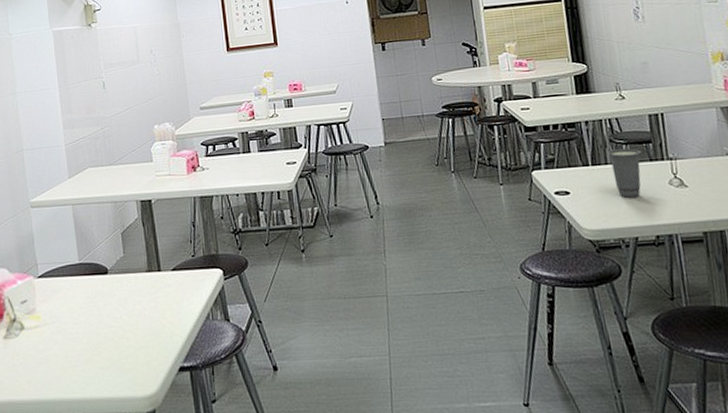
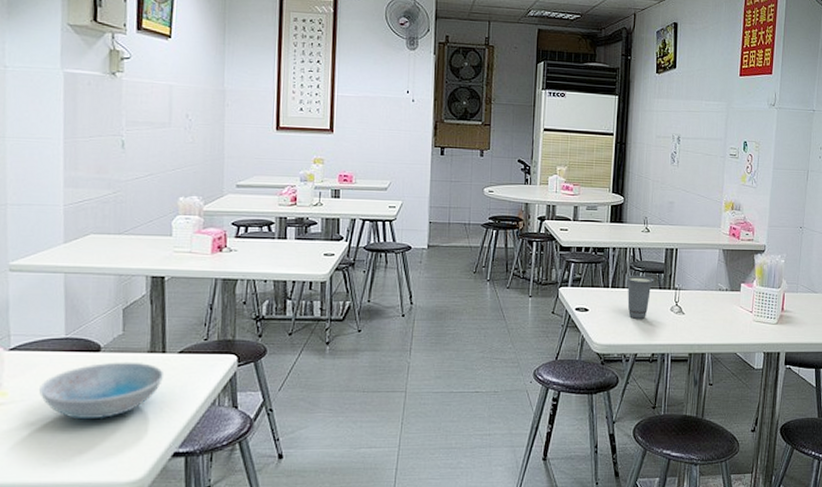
dish: none [64,281,163,338] -> present [39,362,165,420]

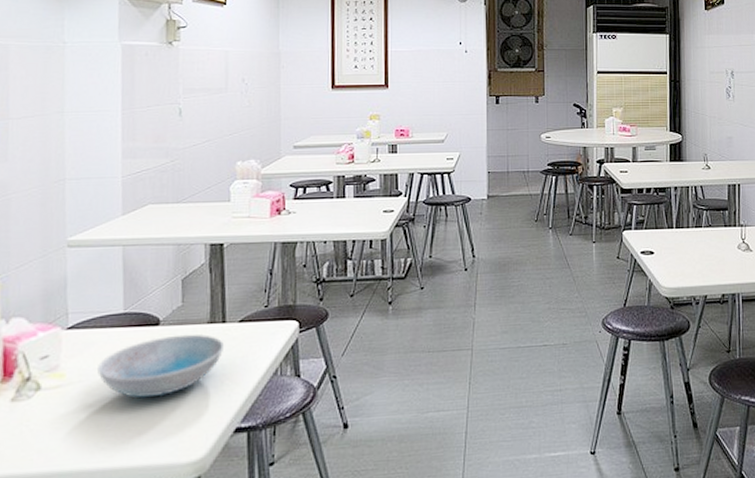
cup: present [626,274,654,319] -> none [689,213,719,259]

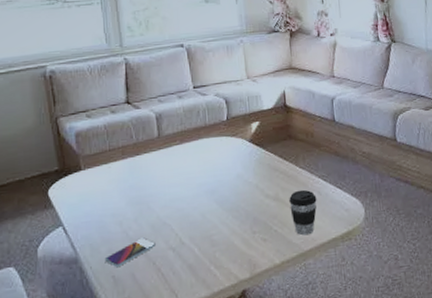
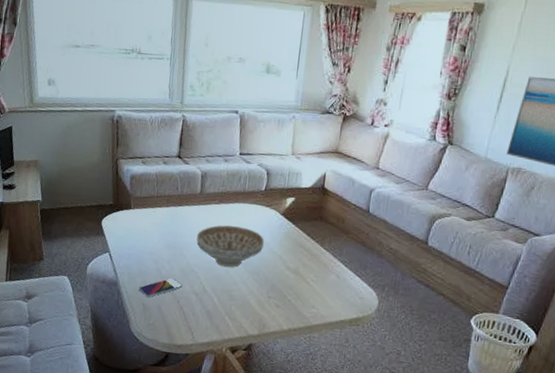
decorative bowl: none [163,163,237,212] -> present [196,225,264,268]
coffee cup: present [289,189,317,236] -> none [307,269,335,312]

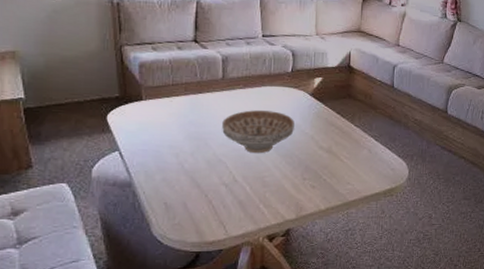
smartphone: present [138,278,182,298] -> none [158,171,209,196]

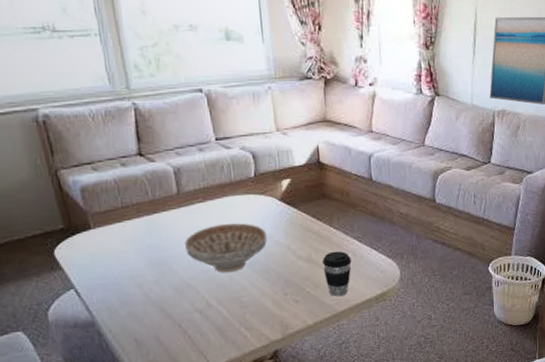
coffee cup: none [341,146,367,187] -> present [322,251,352,297]

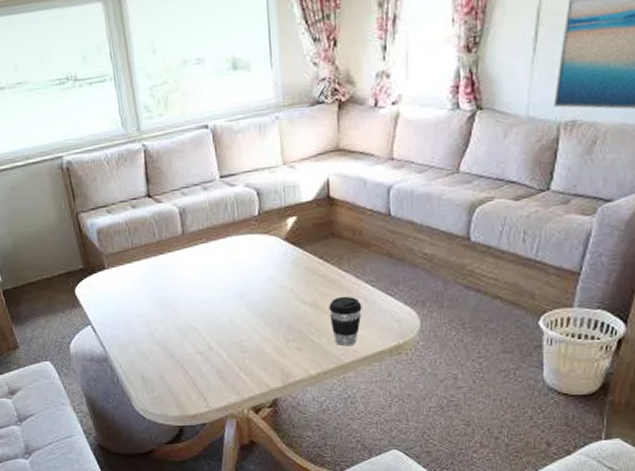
decorative bowl: present [185,223,267,273] -> none [188,264,269,316]

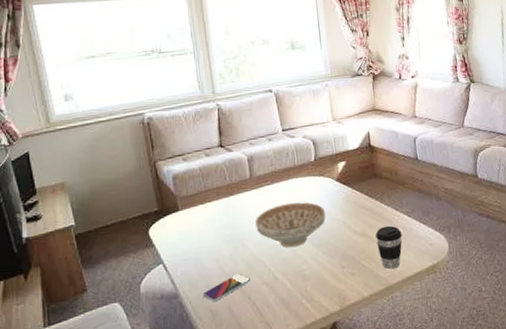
smartphone: none [133,340,183,368] -> present [202,273,250,302]
decorative bowl: none [188,264,269,316] -> present [255,202,326,248]

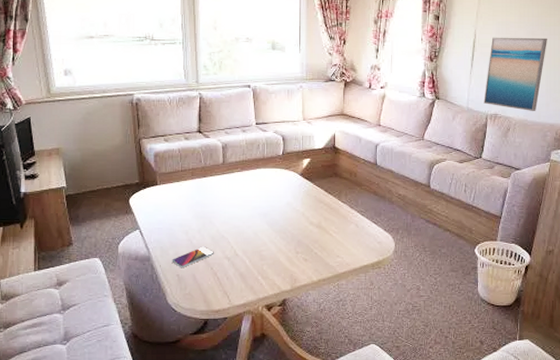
decorative bowl: present [255,202,326,248] -> none [224,191,286,230]
coffee cup: present [375,225,402,270] -> none [330,221,354,260]

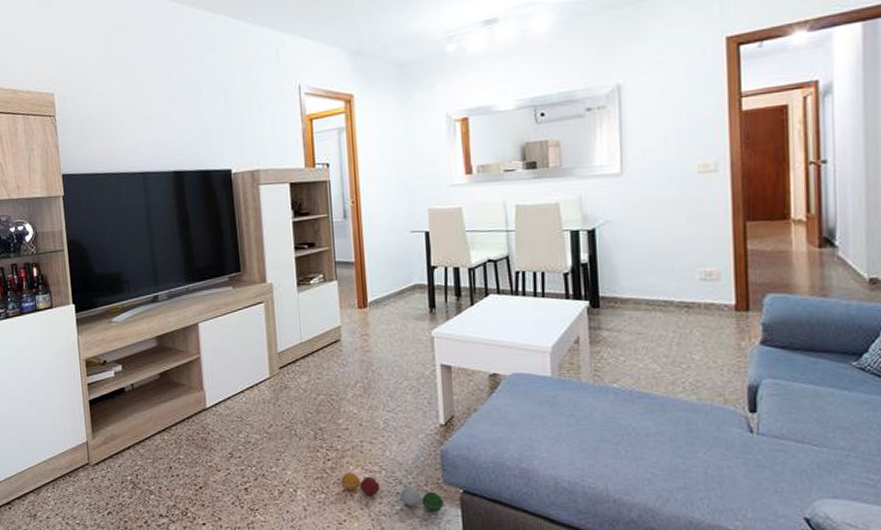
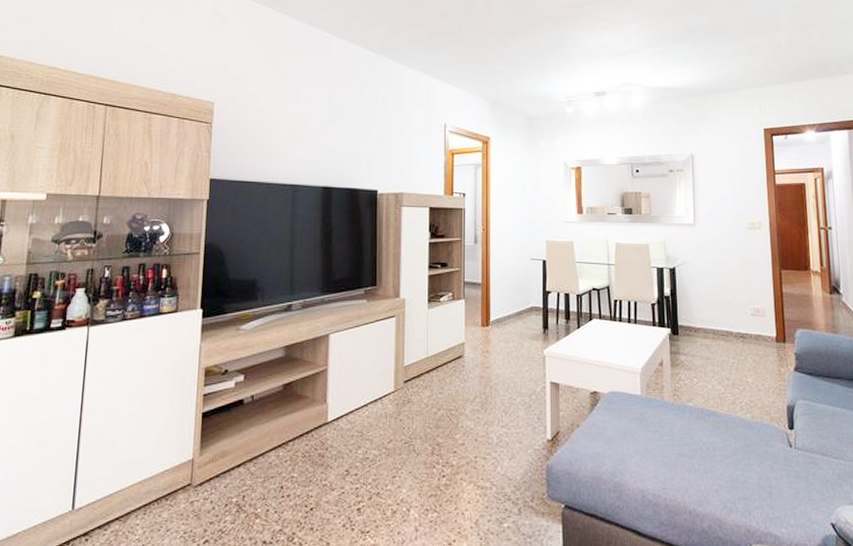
ball: present [340,472,444,513] -> none [453,489,547,530]

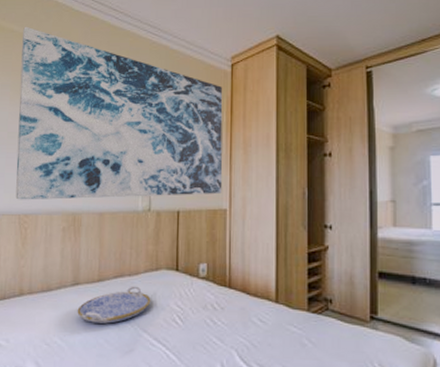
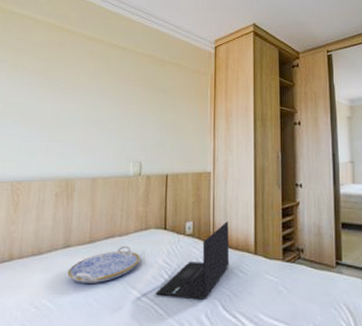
wall art: present [15,26,223,200] -> none [9,8,208,168]
laptop: none [167,265,248,348] -> present [155,221,230,300]

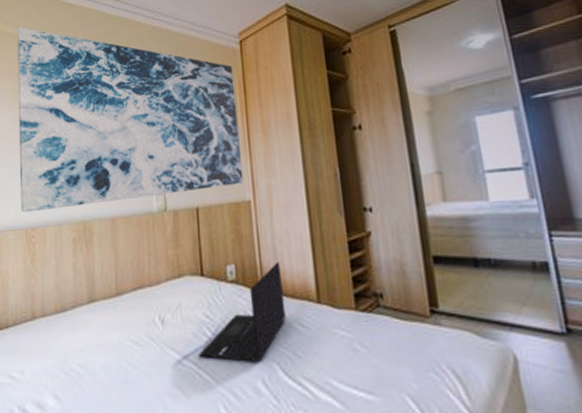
wall art: none [9,8,208,168] -> present [16,27,244,213]
serving tray: present [67,245,140,283] -> none [95,297,176,344]

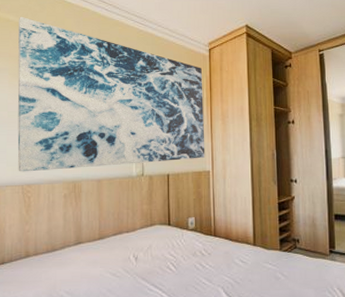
laptop: present [198,262,287,362] -> none [163,216,231,288]

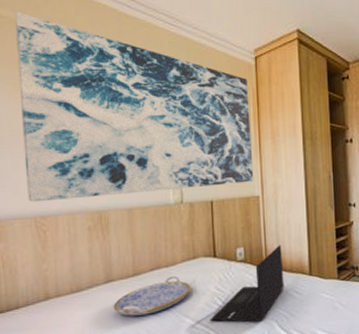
serving tray: none [81,241,147,276] -> present [113,275,191,316]
laptop: none [163,216,231,288] -> present [210,245,285,323]

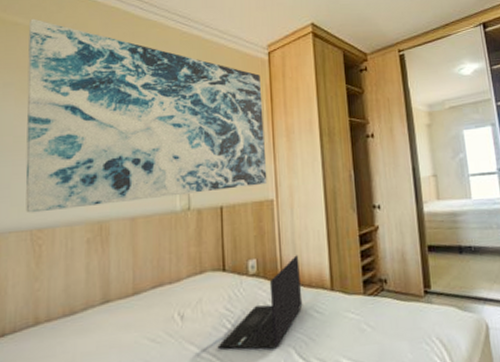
serving tray: present [113,275,191,316] -> none [109,294,196,344]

· · ·

▸ WHAT TO PRODUCE: Would you state how many lines in the listing above contain the word "tray"? Reply with the number and no other words.

▸ SOLVED EXERCISE: 3